In tumor with increases in S areas, E clusters seem to be less compact. The invasive margin shows a rupture of the E structure and even budding events. Single E cells or small E cell clusters are floating in the S. This histomorphological structure [26] at the tumor margin is already proposed as a parameter to be included in predicting CRC prognosis [27]. Since budding is difficult to assess visually, the newly designed EPSTRA method proves to be adequate for quantification of this surrogate marker. Although the method requires more extensive immunostaining and sophisticated imaging than traditional visual histopathology, it offers important benefits. It could provide more additional information than simply counting the tumor buds.

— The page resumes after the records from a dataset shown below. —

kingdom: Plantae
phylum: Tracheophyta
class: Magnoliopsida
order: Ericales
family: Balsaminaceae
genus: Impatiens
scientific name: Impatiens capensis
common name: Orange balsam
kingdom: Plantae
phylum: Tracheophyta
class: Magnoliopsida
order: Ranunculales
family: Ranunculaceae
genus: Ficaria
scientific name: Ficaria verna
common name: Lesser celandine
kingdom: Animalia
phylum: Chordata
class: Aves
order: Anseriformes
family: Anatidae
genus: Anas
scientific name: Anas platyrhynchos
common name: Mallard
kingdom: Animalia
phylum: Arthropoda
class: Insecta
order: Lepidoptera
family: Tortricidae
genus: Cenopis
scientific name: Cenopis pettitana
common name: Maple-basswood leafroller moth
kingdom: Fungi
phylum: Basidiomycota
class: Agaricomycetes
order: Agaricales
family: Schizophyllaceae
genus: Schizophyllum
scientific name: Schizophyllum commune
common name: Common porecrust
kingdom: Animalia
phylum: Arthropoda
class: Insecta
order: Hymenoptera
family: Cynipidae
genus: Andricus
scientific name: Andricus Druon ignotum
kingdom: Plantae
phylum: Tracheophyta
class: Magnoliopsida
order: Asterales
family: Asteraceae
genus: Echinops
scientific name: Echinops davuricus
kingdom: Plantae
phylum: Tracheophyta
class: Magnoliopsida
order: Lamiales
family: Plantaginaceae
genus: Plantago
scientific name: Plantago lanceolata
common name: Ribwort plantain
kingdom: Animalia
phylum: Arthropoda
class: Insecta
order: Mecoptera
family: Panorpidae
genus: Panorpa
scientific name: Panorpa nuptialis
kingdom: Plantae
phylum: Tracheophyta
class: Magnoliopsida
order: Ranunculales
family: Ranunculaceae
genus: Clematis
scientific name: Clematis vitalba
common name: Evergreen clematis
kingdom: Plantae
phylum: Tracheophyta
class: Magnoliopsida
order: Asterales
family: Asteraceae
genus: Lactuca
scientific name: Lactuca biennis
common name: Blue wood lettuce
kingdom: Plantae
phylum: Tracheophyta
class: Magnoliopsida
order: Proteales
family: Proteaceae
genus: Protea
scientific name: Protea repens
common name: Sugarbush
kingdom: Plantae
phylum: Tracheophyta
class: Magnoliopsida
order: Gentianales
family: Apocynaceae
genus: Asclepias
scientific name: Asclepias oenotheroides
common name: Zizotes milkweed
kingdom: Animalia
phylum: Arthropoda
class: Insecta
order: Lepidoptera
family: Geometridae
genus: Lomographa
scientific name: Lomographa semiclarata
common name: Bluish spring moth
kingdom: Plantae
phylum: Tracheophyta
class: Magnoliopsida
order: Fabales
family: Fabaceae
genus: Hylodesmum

Furthermore, EPSTRA could allow multiple biomarkers to be quantified selectively over specified cell types, regardless of their abundance.
5. Conclusion
In this study we developed the EPSTRA method for automated compartment based morphometric analysis and determination of the E/S ratios in CRC sections as a means of advanced tissue cytometry. We demonstrated that EPSTRA can be used as a powerful tool for objective quantitative measurements of tumor structural development, with a scalable analysis time and reproducibility of data. In the future, applying this technique and elaborating more elaborated scoring procedures together with additional IF markers may extend diagnostic options leading to a fast and reliable characterization of tumor properties in individual patients. Thereby it may help enabling a better personalized treatment and individual follow-up in the patient's evaluation, promoting an improvement of the efficacy of a certain therapeutic regimen [28].
Acknowledgment
Financial support was given by the FFG Bridge-Project 818 094.
Conflict of Interests
R. Rogojanu is a Ph.D. student at Medical University Vienna, Austria, and is working also for TissueGnostics GmbH, Vienna, Austria, as Head of Research & Development.
Authors' Contribution
Writing was coordinated by T. Thalhammer and accomplished by R. Rogojanu, C. Smochina, W. Jäger, and G. Bises. Section staining was optimized and performed by U. Thiem and G. Bises. Pathological inspection and clinical data were provided by I. Mesteri. Characterization of samples and highlighting of tumor areas were performed by G. Bises. Algorithm development was done by R. Rogojanu, A. Heindl, and A. Seewald. Validation of the results was done by A. Heindl, C. Smochina, and R. Rogojanu. Entire project was designed and coordinated by I. Ellinger, T. Thalhammer, and G. Bises.